How to use compute to describe cast [fp32 2 fp16]

Eg: input is (128, 16) dtype=fp32, i wann obtain the fp32 data in fp16 mode that output is (128, 16, 2) dtype=fp16, but i don’t know how to deal these. res = tvm.compute((128, 16, 2), func(), name=“fp322fp16”) while input is (128,16) dtype=fp32 res = tvm.compute((128, 16), func(), name=“fp162fp32”) while input is (128,16,2) dtype=fp16

Is there anyone meet the same problem or can help me figure out it. I would appreciate it very much~

Hi, I’m not sure exactly what you are asking, but there is a casting function.

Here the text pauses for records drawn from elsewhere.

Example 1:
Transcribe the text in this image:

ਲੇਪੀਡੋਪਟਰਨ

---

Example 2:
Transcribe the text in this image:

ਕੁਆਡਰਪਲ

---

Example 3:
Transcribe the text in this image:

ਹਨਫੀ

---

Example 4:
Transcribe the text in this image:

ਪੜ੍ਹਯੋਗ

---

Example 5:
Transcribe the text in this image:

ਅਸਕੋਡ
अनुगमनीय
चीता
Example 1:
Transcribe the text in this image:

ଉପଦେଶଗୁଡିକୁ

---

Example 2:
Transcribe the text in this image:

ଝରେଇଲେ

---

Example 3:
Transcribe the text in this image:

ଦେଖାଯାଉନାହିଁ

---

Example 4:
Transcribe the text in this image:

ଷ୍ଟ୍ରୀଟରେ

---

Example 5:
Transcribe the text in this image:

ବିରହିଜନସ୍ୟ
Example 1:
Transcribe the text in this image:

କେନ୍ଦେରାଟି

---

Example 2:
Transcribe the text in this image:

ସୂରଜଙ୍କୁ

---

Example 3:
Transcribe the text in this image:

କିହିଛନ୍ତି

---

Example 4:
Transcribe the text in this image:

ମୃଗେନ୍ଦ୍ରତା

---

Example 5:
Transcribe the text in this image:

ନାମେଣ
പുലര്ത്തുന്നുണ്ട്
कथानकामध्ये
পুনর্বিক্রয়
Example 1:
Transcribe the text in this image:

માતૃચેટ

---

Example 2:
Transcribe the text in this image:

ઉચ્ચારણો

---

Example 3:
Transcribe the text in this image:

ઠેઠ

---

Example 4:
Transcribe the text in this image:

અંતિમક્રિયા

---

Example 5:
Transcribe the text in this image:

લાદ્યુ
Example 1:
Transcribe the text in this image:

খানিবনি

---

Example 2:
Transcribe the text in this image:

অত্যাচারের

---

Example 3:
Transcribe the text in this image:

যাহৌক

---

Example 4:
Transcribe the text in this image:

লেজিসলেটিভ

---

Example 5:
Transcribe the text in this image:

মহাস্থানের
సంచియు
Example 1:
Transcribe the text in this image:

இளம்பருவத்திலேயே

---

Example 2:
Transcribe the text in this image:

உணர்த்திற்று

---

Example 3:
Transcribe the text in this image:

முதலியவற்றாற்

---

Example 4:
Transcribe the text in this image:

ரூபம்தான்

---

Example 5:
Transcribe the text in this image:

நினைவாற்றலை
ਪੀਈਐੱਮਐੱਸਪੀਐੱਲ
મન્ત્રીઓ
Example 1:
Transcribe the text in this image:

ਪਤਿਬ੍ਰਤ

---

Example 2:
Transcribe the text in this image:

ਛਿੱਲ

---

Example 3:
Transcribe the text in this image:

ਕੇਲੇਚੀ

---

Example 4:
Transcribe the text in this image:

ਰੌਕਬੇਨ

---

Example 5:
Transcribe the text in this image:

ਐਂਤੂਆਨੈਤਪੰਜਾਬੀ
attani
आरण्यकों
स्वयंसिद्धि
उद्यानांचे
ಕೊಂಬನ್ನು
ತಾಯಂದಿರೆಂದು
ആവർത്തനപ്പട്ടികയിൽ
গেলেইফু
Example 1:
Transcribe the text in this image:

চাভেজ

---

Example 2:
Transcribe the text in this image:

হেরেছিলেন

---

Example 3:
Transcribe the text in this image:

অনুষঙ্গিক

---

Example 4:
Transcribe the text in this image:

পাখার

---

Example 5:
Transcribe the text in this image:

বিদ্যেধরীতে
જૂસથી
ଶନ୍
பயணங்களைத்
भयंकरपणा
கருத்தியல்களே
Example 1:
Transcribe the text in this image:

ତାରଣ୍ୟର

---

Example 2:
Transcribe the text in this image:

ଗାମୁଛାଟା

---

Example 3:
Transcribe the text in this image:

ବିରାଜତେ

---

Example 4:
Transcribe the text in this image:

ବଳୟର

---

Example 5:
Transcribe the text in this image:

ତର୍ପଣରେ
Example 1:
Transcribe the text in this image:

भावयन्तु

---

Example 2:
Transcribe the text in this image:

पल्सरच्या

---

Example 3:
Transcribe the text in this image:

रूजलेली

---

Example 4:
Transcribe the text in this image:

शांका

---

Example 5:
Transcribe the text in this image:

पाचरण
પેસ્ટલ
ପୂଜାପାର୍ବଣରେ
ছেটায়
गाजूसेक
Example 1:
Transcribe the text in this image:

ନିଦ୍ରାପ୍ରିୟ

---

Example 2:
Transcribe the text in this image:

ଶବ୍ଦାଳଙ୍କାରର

relay.cast to access at relay level

topi.cast at topi level

Thanks. I wann reinterpret a fp32-Tensor by fp16 mode. If shape of fp32-Tensor is (128,16), output-shape would be (128, 16, 2) after reinterpret. I wann use a compute to describe this operator.

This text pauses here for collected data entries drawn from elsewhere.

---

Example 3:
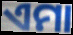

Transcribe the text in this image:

ଏମା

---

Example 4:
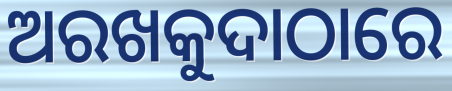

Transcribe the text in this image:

ଅରଖକୁଦାଠାରେ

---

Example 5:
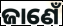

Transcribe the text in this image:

ଜାଣେଁ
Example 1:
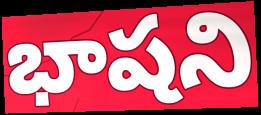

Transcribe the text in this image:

భాషని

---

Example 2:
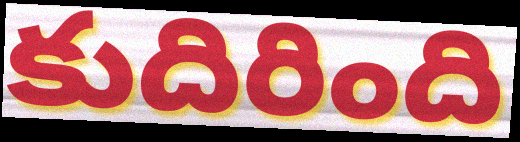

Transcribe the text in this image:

కుదిరింది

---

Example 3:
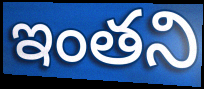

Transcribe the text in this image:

ఇంతని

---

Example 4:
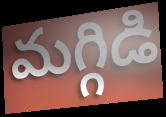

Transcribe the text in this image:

మగ్గిడి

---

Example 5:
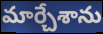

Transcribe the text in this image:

మార్చేశాను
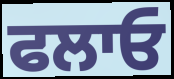
ਫਲਾਓ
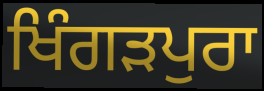
ਖਿੰਗੜਪੁਰਾ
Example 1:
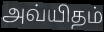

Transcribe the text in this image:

அவ்யிதம்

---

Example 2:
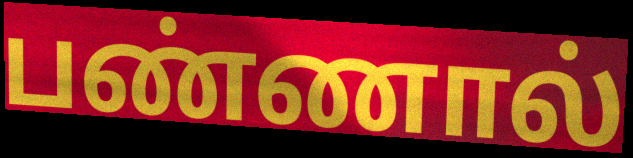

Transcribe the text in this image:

பண்ணால்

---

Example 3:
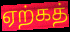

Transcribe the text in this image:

ஏற்கத்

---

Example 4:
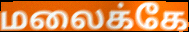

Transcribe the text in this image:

மலைக்கே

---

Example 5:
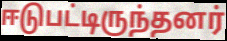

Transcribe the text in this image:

ஈடுபட்டிருந்தனர்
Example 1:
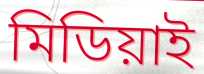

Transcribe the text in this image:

মিডিয়াই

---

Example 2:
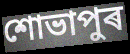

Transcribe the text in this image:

শোভাপুৰ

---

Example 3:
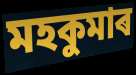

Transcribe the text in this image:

মহকুমাৰ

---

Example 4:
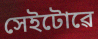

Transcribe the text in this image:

সেইটোৱে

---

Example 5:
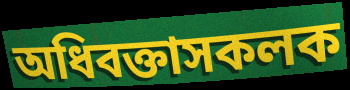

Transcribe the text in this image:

অধিবক্তাসকলক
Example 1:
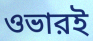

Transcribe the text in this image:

ওভারই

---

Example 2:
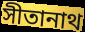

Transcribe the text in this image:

সীতানাথ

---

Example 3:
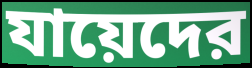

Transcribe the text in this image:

যায়েদের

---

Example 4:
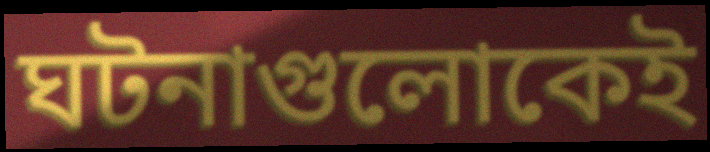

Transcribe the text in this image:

ঘটনাগুলোকেই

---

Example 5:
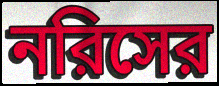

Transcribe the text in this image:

নরিসের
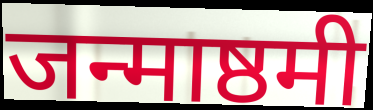
जन्माष्ठमी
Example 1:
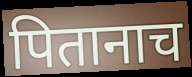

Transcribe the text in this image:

पितानाच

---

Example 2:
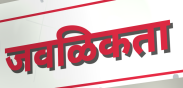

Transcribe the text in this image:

जवळिकता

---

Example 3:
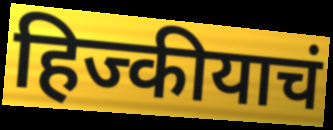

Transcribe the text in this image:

हिज्कीयाचं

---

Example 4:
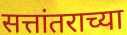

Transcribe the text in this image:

सत्तांतराच्या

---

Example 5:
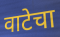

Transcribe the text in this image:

वाटेचा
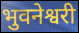
भुवनेश्वरी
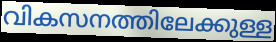
വികസനത്തിലേക്കുള്ള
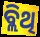
ବ୍ଲିଥି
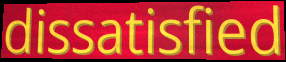
dissatisfied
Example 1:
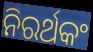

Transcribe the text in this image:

ନିରର୍ଥକଂ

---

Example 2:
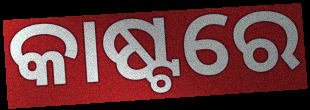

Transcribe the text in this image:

କାଷ୍ଟରେ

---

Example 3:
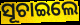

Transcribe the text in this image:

ସୂଚାଇଲେ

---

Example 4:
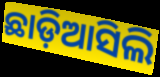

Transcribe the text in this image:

ଛାଡ଼ିଆସିଲି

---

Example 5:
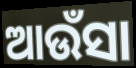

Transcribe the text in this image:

ଆଉଁସା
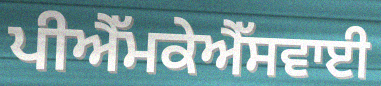
ਪੀਐੱਮਕੇਐੱਸਵਾਈ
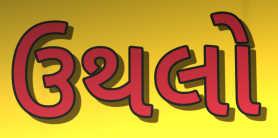
ઉથલો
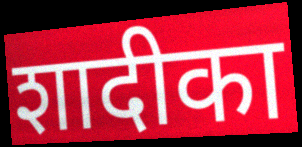
शादीका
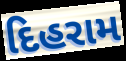
દિહરામ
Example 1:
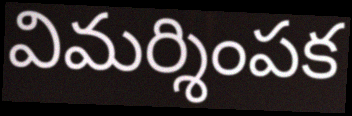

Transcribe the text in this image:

విమర్శింపక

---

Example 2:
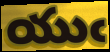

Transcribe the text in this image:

యుఁ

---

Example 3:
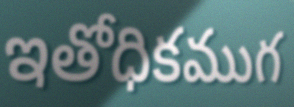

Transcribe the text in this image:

ఇతోధికముగ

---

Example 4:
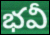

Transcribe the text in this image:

భవీ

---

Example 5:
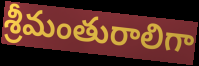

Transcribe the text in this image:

శ్రీమంతురాలిగా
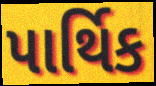
પાર્થિક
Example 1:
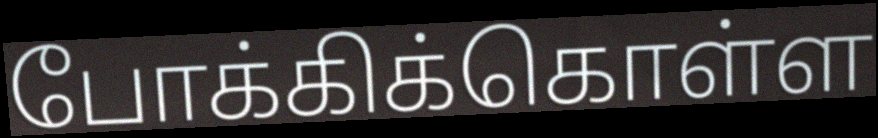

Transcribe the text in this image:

போக்கிக்கொள்ள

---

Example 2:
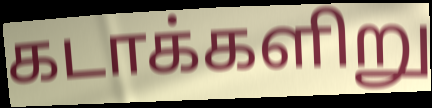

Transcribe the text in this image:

கடாக்களிறு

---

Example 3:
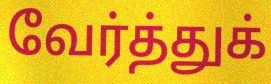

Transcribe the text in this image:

வேர்த்துக்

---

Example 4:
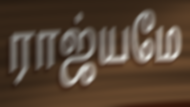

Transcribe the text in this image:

ராஜ்யமே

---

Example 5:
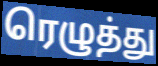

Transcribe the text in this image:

Ah so a 32 bit floating point number would become two 16 bit floating point numbers where the first 16 bit number is the first 16 bits and the second number is the other 16 bits? That’s a weird operation, what is the use case?

umm, you known some hardware instructions maybe not support 32-bit but 16-bit. So i wann use the 16-bit scheme to process 32-bit data, that need reinterpret tensor in tvm.

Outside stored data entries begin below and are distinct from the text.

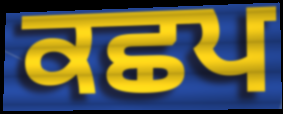
ਕਛਪ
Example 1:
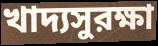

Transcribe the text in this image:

খাদ্যসুরক্ষা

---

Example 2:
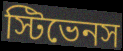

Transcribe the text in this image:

স্টিভেনস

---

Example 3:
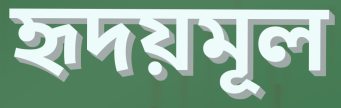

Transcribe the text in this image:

হৃদয়মূল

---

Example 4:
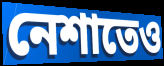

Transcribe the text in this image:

নেশাতেও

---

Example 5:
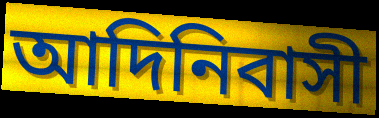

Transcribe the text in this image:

আদিনিবাসী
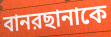
বানরছানাকে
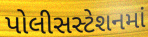
પોલીસસ્ટેશનમાં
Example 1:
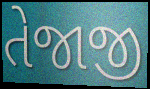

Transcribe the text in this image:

તેજાજી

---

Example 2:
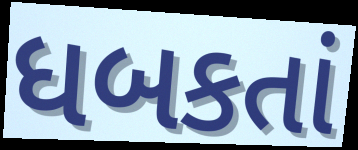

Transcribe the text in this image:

ધબકતાં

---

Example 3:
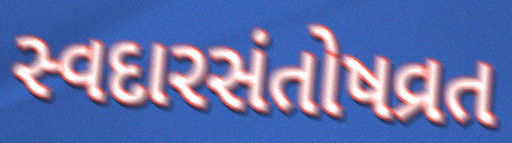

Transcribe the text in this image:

સ્વદારસંતોષવ્રત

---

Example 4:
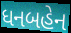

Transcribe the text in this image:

ધનબહેન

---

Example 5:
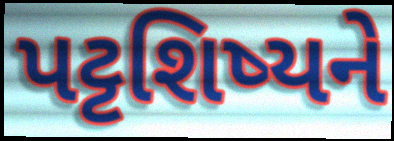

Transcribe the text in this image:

પટ્ટશિષ્યને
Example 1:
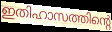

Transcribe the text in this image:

ഇതിഹാസത്തിന്റെ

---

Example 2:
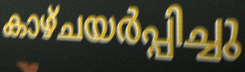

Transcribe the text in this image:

കാഴ്ചയർപ്പിച്ചു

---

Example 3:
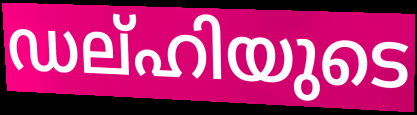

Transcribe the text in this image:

ഡല്ഹിയുടെ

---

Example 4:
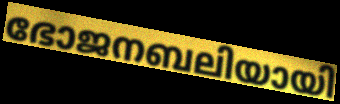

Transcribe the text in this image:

ഭോജനബലിയായി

It seems to me that the compute you want isn’t really a cast, which will lose the information of a half bits while yours won’t. So to me, it’s more like the operations of bit-level shifting and masking, like the following?

a = e && 0xFFFF0000
b = e && 0x0000FFFF
out = a || b

IMHO, this operator would be more suitable to be done at the codegen level. For example, the codegen for your hardware could accept a (128, 16) tensor in FP32, and perform the above operations to let it store in memory with the desired alignment.